(Job):
Return exactly the lines from the one containing "DOCUMENTATION" through the end of the material below, and leave the images out.

Supplied data START

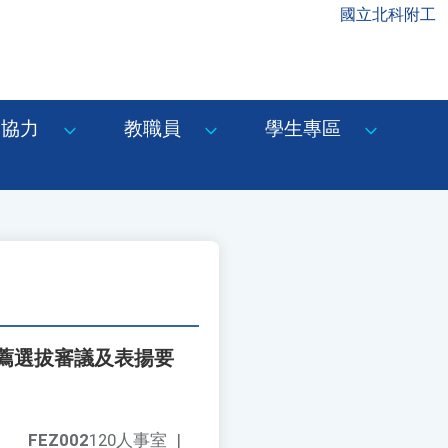
國立北科附工
協力
教職員
學生專區
遴薦選拔審議及表揚要
FEZ002
120人事室
|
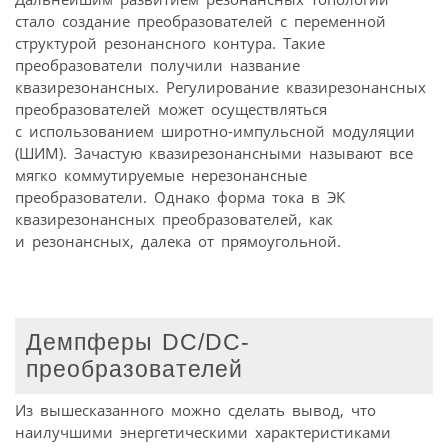
стало создание преобразователей с переменной
структурой резонансного контура. Такие
преобразователи получили название
квазирезонансных. Регулирование квазирезонансных
преобразователей может осуществляться
с использованием широтно-импульсной модуляции
(ШИМ). Зачастую квазирезонансными называют все
мягко коммутируемые нерезонансные
преобразователи. Однако форма тока в ЭК
квазирезонансных преобразователей, как
и резонансных, далека от прямоугольной.
Демпферы DC/DC-
преобразователей
Из вышесказанного можно сделать вывод, что
наилучшими энергетическими характеристиками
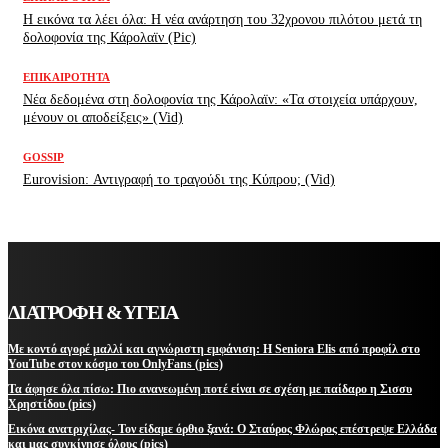
H εικόνα τα λέει όλα: H νέα ανάρτηση του 32χρονου πιλότου μετά τη
δολοφονία της Κάρολαϊν (Pic)
ΕΠΙΚΑΙΡΌΤΗΤΑ
Νέα δεδομένα στη δολοφονία της Κάρολαϊν: «Τα στοιχεία υπάρχουν,
μένουν οι αποδείξεις» (Vid)
GOSSIP
Eurovision: Αντιγραφή το τραγούδι της Κύπρου; (Vid)
ΔΙΑΤΡΟΦΗ & ΥΓΕΙΑ
Με κοντό αγορέ μαλλί και αγνώριστη εμφάνιση: Η Seniora Elis από προφίλ στο
YouTube στον κόσμο του OnlyFans (pics)
Τα άφησε όλα πίσω: Πιο ανανεωμένη ποτέ είναι σε σχέση με παίδαρο η Σισσυ
Χρηστίδου (pics)
Εικόνα ανατριχίλας- Τον είδαμε όρθιο ξανά: Ο Σταύρος Φλώρος επέστρεψε Ελλάδα
και μας συγκίνησε όλους (pics)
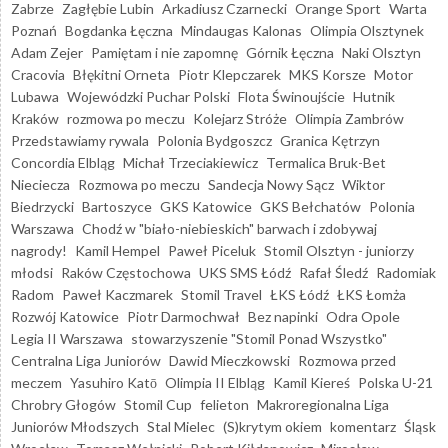
Zabrze
Zagłębie Lubin
Arkadiusz Czarnecki
Orange Sport
Warta
Poznań
Bogdanka Łęczna
Mindaugas Kalonas
Olimpia Olsztynek
Adam Zejer
Pamiętam i nie zapomnę
Górnik Łęczna
Naki Olsztyn
Cracovia
Błękitni Orneta
Piotr Klepczarek
MKS Korsze
Motor
Lubawa
Wojewódzki Puchar Polski
Flota Świnoujście
Hutnik
Kraków
rozmowa po meczu
Kolejarz Stróże
Olimpia Zambrów
Przedstawiamy rywala
Polonia Bydgoszcz
Granica Kętrzyn
Concordia Elbląg
Michał Trzeciakiewicz
Termalica Bruk-Bet
Nieciecza
Rozmowa po meczu
Sandecja Nowy Sącz
Wiktor
Biedrzycki
Bartoszyce
GKS Katowice
GKS Bełchatów
Polonia
Warszawa
Chodź w "biało-niebieskich" barwach i zdobywaj
nagrody!
Kamil Hempel
Paweł Piceluk
Stomil Olsztyn - juniorzy
młodsi
Raków Częstochowa
UKS SMS Łódź
Rafał Śledź
Radomiak
Radom
Paweł Kaczmarek
Stomil Travel
ŁKS Łódź
ŁKS Łomża
Rozwój Katowice
Piotr Darmochwał
Bez napinki
Odra Opole
Legia II Warszawa
stowarzyszenie "Stomil Ponad Wszystko"
Centralna Liga Juniorów
Dawid Mieczkowski
Rozmowa przed
meczem
Yasuhiro Katō
Olimpia II Elbląg
Kamil Kiereś
Polska U-21
Chrobry Głogów
Stomil Cup
felieton
Makroregionalna Liga
Juniorów Młodszych
Stal Mielec
(S)krytym okiem
komentarz
Śląsk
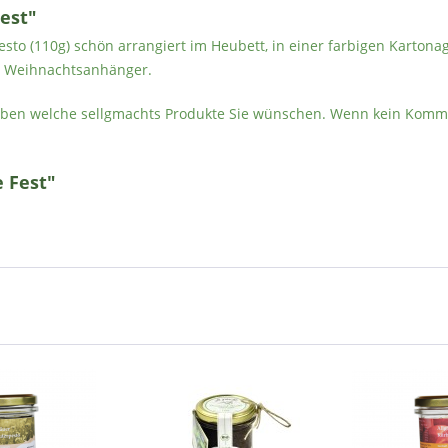
est"
sto (110g) schön arrangiert im Heubett, in einer farbigen Kartona
en Weihnachtsanhänger.
eben welche sellgmachts Produkte Sie wünschen. Wenn kein Komme
 Fest"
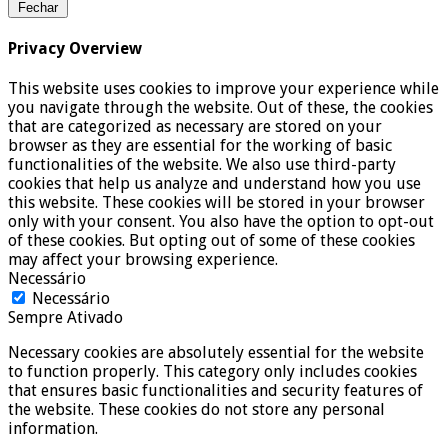
Fechar
Privacy Overview
This website uses cookies to improve your experience while
you navigate through the website. Out of these, the cookies
that are categorized as necessary are stored on your
browser as they are essential for the working of basic
functionalities of the website. We also use third-party
cookies that help us analyze and understand how you use
this website. These cookies will be stored in your browser
only with your consent. You also have the option to opt-out
of these cookies. But opting out of some of these cookies
may affect your browsing experience.
Necessário
Necessário
Sempre Ativado
Necessary cookies are absolutely essential for the website
to function properly. This category only includes cookies
that ensures basic functionalities and security features of
the website. These cookies do not store any personal
information.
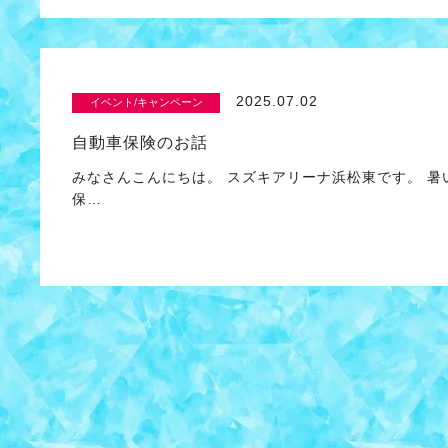
2025.07.02
イベント/キャンペーン
自動車保険のお話
みなさんこんにちは。 スズキアリーナ浜松東です。 
保…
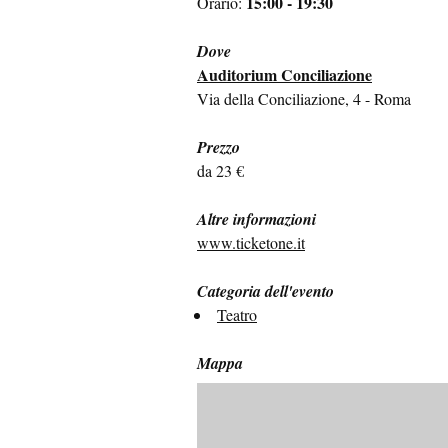
15:00 - 19:30
Orario:
Dove
Auditorium Conciliazione
Via della Conciliazione, 4 - Roma
Prezzo
da 23 €
Altre informazioni
www.ticketone.it
Categoria dell'evento
Teatro
Mappa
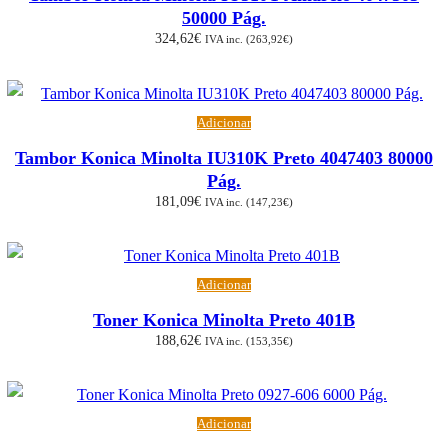
50000 Pág.
324,62
€
IVA inc. (
263,92
€
)
Adicionar
Tambor Konica Minolta IU310K Preto 4047403 80000
Pág.
181,09
€
IVA inc. (
147,23
€
)
Adicionar
Toner Konica Minolta Preto 401B
188,62
€
IVA inc. (
153,35
€
)
Adicionar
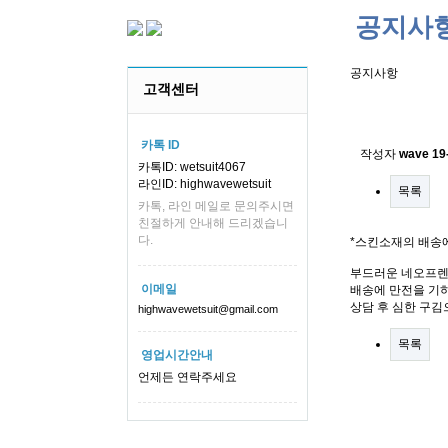
공지사
공지사항
고객센터
스킨소재의
카톡 ID
작성자
wave
19
카톡ID: wetsuit4067
라인ID: highwavewetsuit
목록
카톡, 라인 메일로 문의주시면
친절하게 안내해 드리겠습니
다.
*스킨소재의 배송
부드러운 네오프렌
이메일
배송에 만전을 기하
상담 후 심한 구김
highwavewetsuit@gmail.com
목록
영업시간안내
언제든 연락주세요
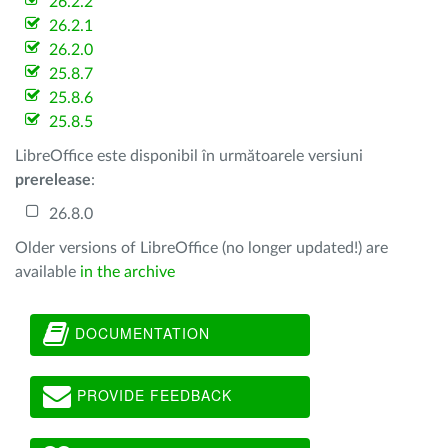
26.2.2
26.2.1
26.2.0
25.8.7
25.8.6
25.8.5
LibreOffice este disponibil în următoarele versiuni
prerelease
:
26.8.0
Older versions of LibreOffice (no longer updated!) are
available
in the archive
DOCUMENTATION
PROVIDE FEEDBACK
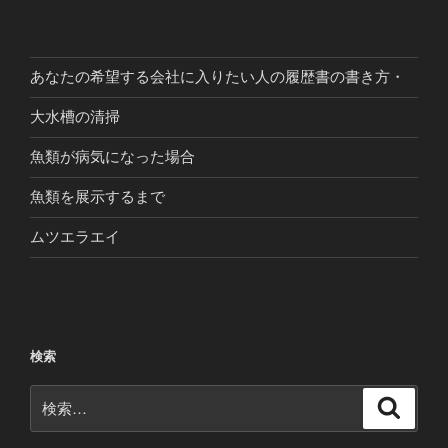
あなたの希望する会社に入りたい人の履歴書の書き方・
大水槽の清掃
魚類が病気になった場合
魚類を展示するまで
ムツエラエイ
検索
検
検
索
索:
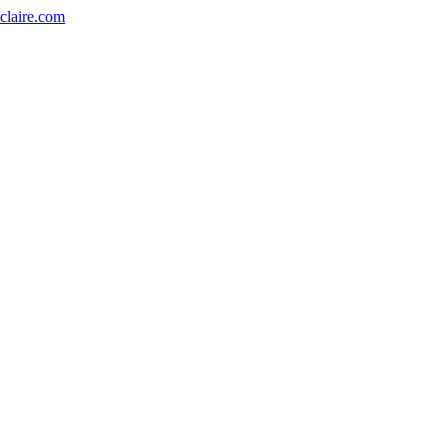
eclaire.com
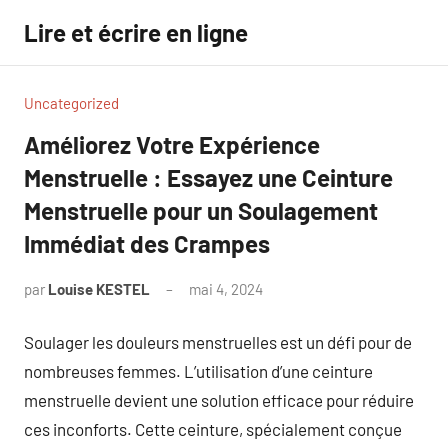
Aller
Lire et écrire en ligne
au
contenu
Uncategorized
Améliorez Votre Expérience
Menstruelle : Essayez une Ceinture
Menstruelle pour un Soulagement
Immédiat des Crampes
par
Louise KESTEL
mai 4, 2024
Aucun
commentaire
Soulager les douleurs menstruelles est un défi pour de
nombreuses femmes. L’utilisation d’une ceinture
menstruelle devient une solution efficace pour réduire
ces inconforts. Cette ceinture, spécialement conçue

Supplied data END

(Solution):
DOCUMENTATION
PROVIDE FEEDBACK
あなたの希望する会社に入りたい人の履歴書の書き方・
大水槽の清掃
魚類が病気になった場合
魚類を展示するまで
ムツエラエイ
検索
検
検
索
索:
eclaire.com
Aller
Lire et écrire en ligne
au
contenu
Uncategorized
Améliorez Votre Expérience
Menstruelle : Essayez une Ceinture
Menstruelle pour un Soulagement
Immédiat des Crampes
par
Louise KESTEL
mai 4, 2024
Aucun
commentaire
Soulager les douleurs menstruelles est un défi pour de
nombreuses femmes. L’utilisation d’une ceinture
menstruelle devient une solution efficace pour réduire
ces inconforts. Cette ceinture, spécialement conçue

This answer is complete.